◆ **ACTION ITEM**
Please retype every entry as written, and keep the pictures out.

[Page images and extracted text]
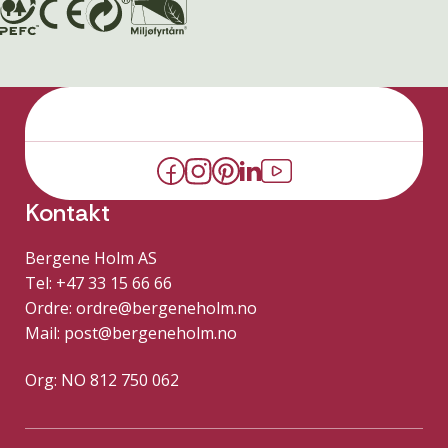
Kontakt
Bergene Holm AS
Tel: +47 33 15 66 66
Ordre:
ordre@bergeneholm.no
Mail:
post@bergeneholm.no
Org: NO 812 750 062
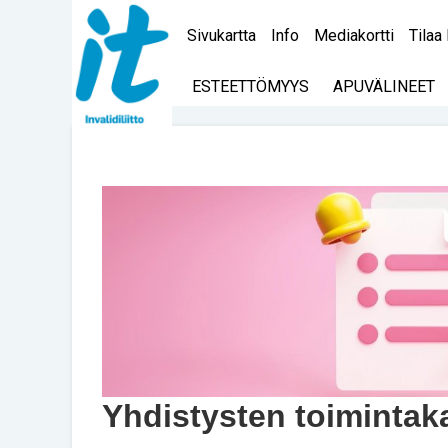
Sivukartta
Info
Mediakortti
Tilaa 
ESTEETTÖMYYS
APUVÄLINEET
Yhdistysten toimintaka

◆ **ANSWER SECTION**
Kontakt
Bergene Holm AS
Tel: +47 33 15 66 66
Ordre:
ordre@bergeneholm.no
Mail:
post@bergeneholm.no
Org: NO 812 750 062
Sivukartta
Info
Mediakortti
Tilaa 
ESTEETTÖMYYS
APUVÄLINEET
Yhdistysten toimintaka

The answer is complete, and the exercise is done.